General information
- Type: Ultralight trike
- National origin: Italy
- Manufacturer: Eurofly Srl
- Status: In production (2013)

= Eurofly Viper =

Italian ultralight trike

The Eurofly Viper is an Italian ultralight trike, designed and produced by Eurofly Srl of Galliera Veneta. The aircraft is supplied as a complete ready-to-fly-aircraft.

==Design and development==
The aircraft was designed to comply with the Fédération Aéronautique Internationale microlight category, including the category's maximum gross weight of 450 kg. The Viper has a maximum gross weight of 450 kg. It features a cable-braced hang glider-style high-wing, weight-shift controls, a two-seats-in-tandem open cockpit, tricycle landing gear with wheel pants and a single engine in pusher configuration.
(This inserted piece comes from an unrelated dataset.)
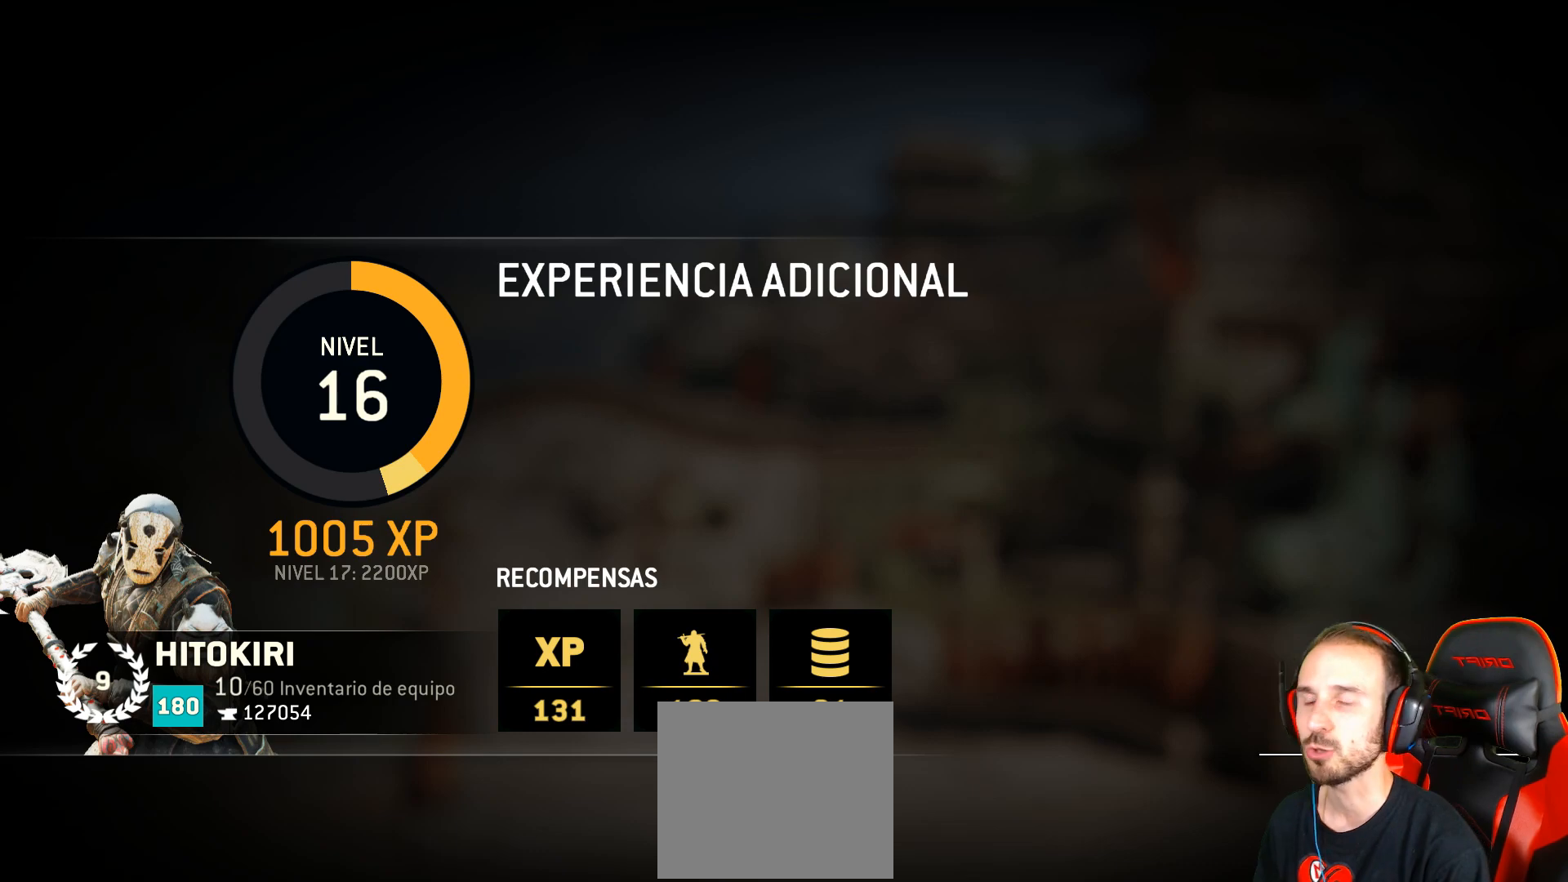
{"buttons": [], "left_stick": "center", "right_stick": "center", "events": []}
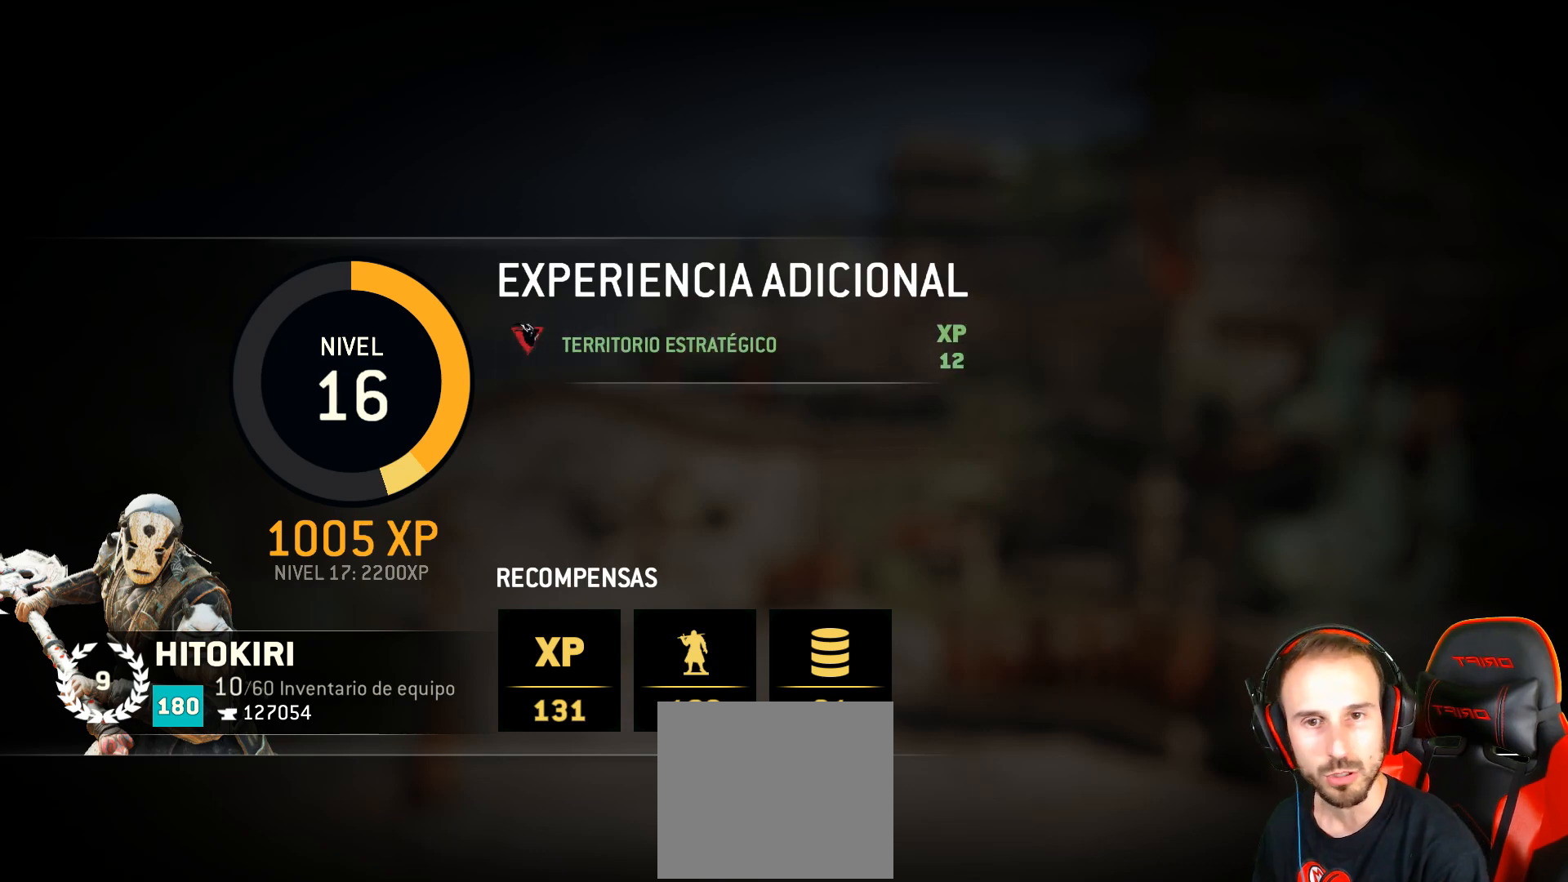
{"buttons": [], "left_stick": "center", "right_stick": "center", "events": []}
The aircraft is made from welded tubing, with its double surface wing covered in Dacron sailcloth. Its 10.5 m span Skyrider Hazard 12 wing is supported by a single tube-type kingpost and uses an "A" frame weight-shift control bar. The standard powerplant is a twin cylinder, liquid-cooled, two-stroke, dual-ignition 64 hp Rotax 582 engine, with the twin cylinder, air-cooled, two-stroke, dual-ignition 50 hp Rotax 503 engine optional. The Viper has an empty weight of 126 kg and a gross weight of 450 kg, giving a useful load of 324 kg. With full fuel of 65 L the payload is 277 kg.

A number of different wings can be fitted to the basic carriage, including the Skyrider Hazard 12 and Hazard 15. A 70 L fuel tank is optional.

A basic version of the aircraft, powered by the 50 hp Rotax 503 engine and without fairings is also offered.